MultiplexingStream should apply backpressure to individual channels
AArnott opened this issue · 0 comments
AArnott commented
To avoid a fast sender and slow receiver from plugging up the entire connection (when we're out of local buffers to receive for an individual channel), the MultiplexingStream should apply and respond to backpressure.
Design proposal
- Offer and accept channel frames should include allowed window size.
- Channel.Input should track how many bytes have been processed by the reader and send frames back to the remote party to inform them so they know when they can start transmitting.
- What is the minimum newly processed data size before a frame should be transmitted? For example if the reader only processes 3 bytes, we shouldn't send a frame back to the sender to let them know.
- One frame size processed is worth transmitting about.
ii. When there is more than one frame to transfer and less than one frame of window remaining, consider waiting till more window space is available.
- One frame size processed is worth transmitting about.
....
▶ THINGS TO DO:
1. Repeat a passage of the backpressure issue word for word, beginning at the words "MultiplexingStream should apply backpressure" and stopping after "allowed window size.".
2. Pick up the MultiplexingStream backpressure issue after its last sentence and continue writing it.
....
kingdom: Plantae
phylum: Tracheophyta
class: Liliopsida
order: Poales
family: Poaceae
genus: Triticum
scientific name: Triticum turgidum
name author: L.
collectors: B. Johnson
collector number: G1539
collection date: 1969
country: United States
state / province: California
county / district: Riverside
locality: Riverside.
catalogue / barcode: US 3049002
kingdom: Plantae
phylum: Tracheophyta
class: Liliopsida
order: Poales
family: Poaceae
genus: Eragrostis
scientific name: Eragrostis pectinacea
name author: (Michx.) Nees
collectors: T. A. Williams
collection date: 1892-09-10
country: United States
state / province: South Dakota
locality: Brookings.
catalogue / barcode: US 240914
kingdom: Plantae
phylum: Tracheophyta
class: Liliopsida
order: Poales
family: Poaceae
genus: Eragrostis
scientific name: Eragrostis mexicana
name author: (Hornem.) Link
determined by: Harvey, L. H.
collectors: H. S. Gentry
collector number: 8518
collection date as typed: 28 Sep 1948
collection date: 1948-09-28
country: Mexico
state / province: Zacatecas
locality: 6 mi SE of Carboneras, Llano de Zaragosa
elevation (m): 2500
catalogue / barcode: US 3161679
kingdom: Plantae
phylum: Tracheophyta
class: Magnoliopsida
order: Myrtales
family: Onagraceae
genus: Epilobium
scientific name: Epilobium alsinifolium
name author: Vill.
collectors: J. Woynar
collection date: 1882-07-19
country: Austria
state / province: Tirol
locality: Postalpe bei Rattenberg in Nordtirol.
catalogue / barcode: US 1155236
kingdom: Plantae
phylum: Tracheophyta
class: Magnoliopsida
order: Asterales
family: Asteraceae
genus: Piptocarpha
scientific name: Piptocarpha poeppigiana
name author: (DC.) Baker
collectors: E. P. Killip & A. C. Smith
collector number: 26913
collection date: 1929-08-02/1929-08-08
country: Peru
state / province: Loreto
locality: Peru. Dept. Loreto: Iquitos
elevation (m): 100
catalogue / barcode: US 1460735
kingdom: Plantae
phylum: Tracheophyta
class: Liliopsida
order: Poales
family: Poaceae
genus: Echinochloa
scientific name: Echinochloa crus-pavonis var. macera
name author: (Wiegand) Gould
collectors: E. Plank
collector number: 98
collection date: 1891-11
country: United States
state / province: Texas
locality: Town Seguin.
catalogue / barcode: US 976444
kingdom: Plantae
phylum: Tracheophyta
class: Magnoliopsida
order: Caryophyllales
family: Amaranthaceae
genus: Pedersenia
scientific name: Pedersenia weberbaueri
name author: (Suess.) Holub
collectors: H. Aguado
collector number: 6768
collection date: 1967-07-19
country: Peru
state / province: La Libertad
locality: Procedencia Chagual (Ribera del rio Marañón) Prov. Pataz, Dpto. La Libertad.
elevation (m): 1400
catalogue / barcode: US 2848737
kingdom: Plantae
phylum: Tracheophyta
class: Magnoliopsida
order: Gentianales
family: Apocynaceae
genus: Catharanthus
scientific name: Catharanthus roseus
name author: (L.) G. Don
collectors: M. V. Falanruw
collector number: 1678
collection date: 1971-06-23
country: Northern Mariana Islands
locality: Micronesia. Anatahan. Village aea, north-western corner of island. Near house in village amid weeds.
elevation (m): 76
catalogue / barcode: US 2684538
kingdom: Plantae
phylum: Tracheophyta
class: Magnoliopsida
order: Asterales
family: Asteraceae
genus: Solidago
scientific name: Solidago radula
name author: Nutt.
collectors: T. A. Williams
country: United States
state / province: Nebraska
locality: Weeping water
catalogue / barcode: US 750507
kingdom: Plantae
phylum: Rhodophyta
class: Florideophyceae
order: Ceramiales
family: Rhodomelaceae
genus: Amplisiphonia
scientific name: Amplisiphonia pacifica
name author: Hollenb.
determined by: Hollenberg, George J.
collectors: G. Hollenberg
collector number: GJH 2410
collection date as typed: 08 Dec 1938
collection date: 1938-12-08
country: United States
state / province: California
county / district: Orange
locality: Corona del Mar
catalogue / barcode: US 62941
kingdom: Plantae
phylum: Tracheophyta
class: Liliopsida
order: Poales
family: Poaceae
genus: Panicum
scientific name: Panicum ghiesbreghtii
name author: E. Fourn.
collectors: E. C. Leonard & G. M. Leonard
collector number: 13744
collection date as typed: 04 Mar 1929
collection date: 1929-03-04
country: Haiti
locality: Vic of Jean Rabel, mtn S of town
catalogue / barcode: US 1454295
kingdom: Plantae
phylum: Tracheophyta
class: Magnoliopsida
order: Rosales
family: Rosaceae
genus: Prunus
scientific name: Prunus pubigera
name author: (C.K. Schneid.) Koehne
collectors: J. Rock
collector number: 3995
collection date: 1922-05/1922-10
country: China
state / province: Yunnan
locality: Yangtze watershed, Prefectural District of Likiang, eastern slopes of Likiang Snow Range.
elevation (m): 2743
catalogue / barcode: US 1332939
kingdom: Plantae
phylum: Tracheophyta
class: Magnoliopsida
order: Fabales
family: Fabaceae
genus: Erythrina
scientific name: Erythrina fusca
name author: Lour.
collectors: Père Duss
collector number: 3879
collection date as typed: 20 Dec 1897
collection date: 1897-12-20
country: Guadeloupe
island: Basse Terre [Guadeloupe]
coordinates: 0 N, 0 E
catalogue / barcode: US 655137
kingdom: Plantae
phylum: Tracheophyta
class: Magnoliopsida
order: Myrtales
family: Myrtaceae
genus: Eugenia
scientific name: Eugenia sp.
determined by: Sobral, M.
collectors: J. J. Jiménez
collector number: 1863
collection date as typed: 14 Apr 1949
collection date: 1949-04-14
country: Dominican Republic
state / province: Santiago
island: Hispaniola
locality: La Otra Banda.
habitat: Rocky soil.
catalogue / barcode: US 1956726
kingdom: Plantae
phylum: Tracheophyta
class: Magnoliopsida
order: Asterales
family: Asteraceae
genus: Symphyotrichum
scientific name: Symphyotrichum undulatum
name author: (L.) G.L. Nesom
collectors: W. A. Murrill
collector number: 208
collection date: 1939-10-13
....
▶ RESULTS:
1.
MultiplexingStream should apply backpressure to individual channels
AArnott opened this issue · 0 comments
AArnott commented
To avoid a fast sender and slow receiver from plugging up the entire connection (when we're out of local buffers to receive for an individual channel), the MultiplexingStream should apply and respond to backpressure.
Design proposal
- Offer and accept channel frames should include allowed window size.

2.
- What if the reader 'processes' 0 bytes but acknowledges all of them? Pipelines API allows this as a means to receive more data. Unless mxstream supports that too, it can result in deadlocks.
- The channel can send a special frame requesting the sender to transmit exactly one more frame. The Pipelines API will allow exactly one more Write call to complete, so this is safe. It will provide the receiver with the additional data they need. This process can repeat if the reader 'examines' the whole buffer again.
- What is the minimum newly processed data size before a frame should be transmitted? For example if the reader only processes 3 bytes, we shouldn't send a frame back to the sender to let them know.
- Channel.Output should track how much data was transmitted and compare to how much data has been processed by the remote party so that it does not flush data that would exceed the allowed window size.
- Add tests for when window size is larger/smaller/exactly window size.
- Set default window size to be some multiple of the frame size.
- A default window size is communicated during the mxstream handshake for channels that are created and transmitted to even before acknowledgment is received.
- This default must be NO GREATER than the minimum allowed window size for any individual channel, since otherwise once the channel is accepted and its pipe is set up, it could still overflow with data transmitted from the channel's creator based on the previous, larger window size.
- If a channel requests a window size that is less than the mxstream's default window size, quietly just raise the window size for the channel to match the default value.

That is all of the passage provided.